Here what’s happening in health in Rhode Island, Dec. 13:
UHIP: The saga of the state’s new online benefits system, UHIP, continues. The troubled rollout has resulted in the delayed processing of applications for benefits like food stamps and Medicaid, long wait times in Dept. of Human Services field offices, and federal scrutiny. On that last point: The Centers for Medicare and Medicaid has just informed Rhode Island that it will keep the federal matching dollars flowing for the maintenance and operation of the system, but it won’t talk about funding for improvements and changes until the kinks in the system have been worked out. It also wants some detailed documentation on what the outstanding problems are, how DHS is fixing them, and who’s responsible, including “lessons learned” about the rollout.
RESIDENCY FUNDING: Sen.

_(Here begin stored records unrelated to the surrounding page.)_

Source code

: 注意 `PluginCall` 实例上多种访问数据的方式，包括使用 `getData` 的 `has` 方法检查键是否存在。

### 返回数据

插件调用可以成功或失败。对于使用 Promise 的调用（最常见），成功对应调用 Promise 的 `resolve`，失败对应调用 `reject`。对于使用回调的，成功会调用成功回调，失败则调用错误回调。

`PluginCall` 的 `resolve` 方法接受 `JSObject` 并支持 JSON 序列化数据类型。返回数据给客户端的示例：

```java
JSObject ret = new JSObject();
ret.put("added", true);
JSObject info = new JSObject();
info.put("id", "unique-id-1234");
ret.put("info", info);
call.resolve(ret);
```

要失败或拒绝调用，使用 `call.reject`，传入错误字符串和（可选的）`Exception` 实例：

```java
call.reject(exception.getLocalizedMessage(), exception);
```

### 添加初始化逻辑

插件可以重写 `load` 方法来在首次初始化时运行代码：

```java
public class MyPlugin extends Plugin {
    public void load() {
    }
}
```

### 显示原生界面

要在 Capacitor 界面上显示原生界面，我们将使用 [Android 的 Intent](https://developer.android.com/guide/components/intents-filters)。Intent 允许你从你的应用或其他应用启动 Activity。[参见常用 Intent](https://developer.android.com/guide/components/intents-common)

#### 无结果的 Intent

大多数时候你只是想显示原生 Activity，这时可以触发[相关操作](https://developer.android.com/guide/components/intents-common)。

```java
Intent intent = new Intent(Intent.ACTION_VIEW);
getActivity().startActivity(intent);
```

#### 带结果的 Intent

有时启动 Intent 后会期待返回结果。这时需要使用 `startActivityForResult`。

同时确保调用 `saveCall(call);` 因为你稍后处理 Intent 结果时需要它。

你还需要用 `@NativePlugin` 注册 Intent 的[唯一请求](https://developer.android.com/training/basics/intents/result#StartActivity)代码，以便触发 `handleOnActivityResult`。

Sheldon Whitehouse (D-RI) introduced legislation that would increase federal funding for medical residency programs at institutions like Women & Infants Hospital. It’s called the Graduate Medical Education Equity Act, and the goal is to help specialty and safety-net hospitals receive comparable federal support for their residency programs. In a statement, Care New England estimated that Women & Infants could receive nearly $1.5 million in federal funding annually as a result of Whitehouse’s legislation.
ACLU SUIT: The Rhode Island ACLU has filed a class action law suit against the Department of Human Services over the troubled rollout of its new online benefits system, UHIP. The suit claims the new system has resulted in delayed food stamp application processing and left potentially hundreds of Rhode Islanders without emergency access to food. DHS is reviewing the details of the suit but said that processing outstanding food stamp applications is their top priority.
MEDICAL MARIJUANA: State Rep. Arthur Corvese plans to fill a bill that would make public the names of all providers of medical marijuana licensed in Rhode Island. Corvese said in a statement that the "legislation is aimed at improving transparency, and allowing neighborhoods to know whether marijuana is being produced nearby, or whether someone producing it is doing so legally under the auspices of the medical marijuana program." It's not clear whether this would violate medical privacy laws.
DIABETES: The Center for Southeast Asians (CSEA) is partnering with Khmer Health Advocates in West Hartford, CT and the University of Connecticut Health on a study (funded by the National Institutes of Health) that looks at new ways to prevent diabetes among Southeast Asians. CSEA says it will use community health workers to facilitate lifestyle changes and provide medication management. CSEA says it's excited about the "opportunity to collaborate on this important study which has the potential to dramatically improve the health of the Cambodian American community."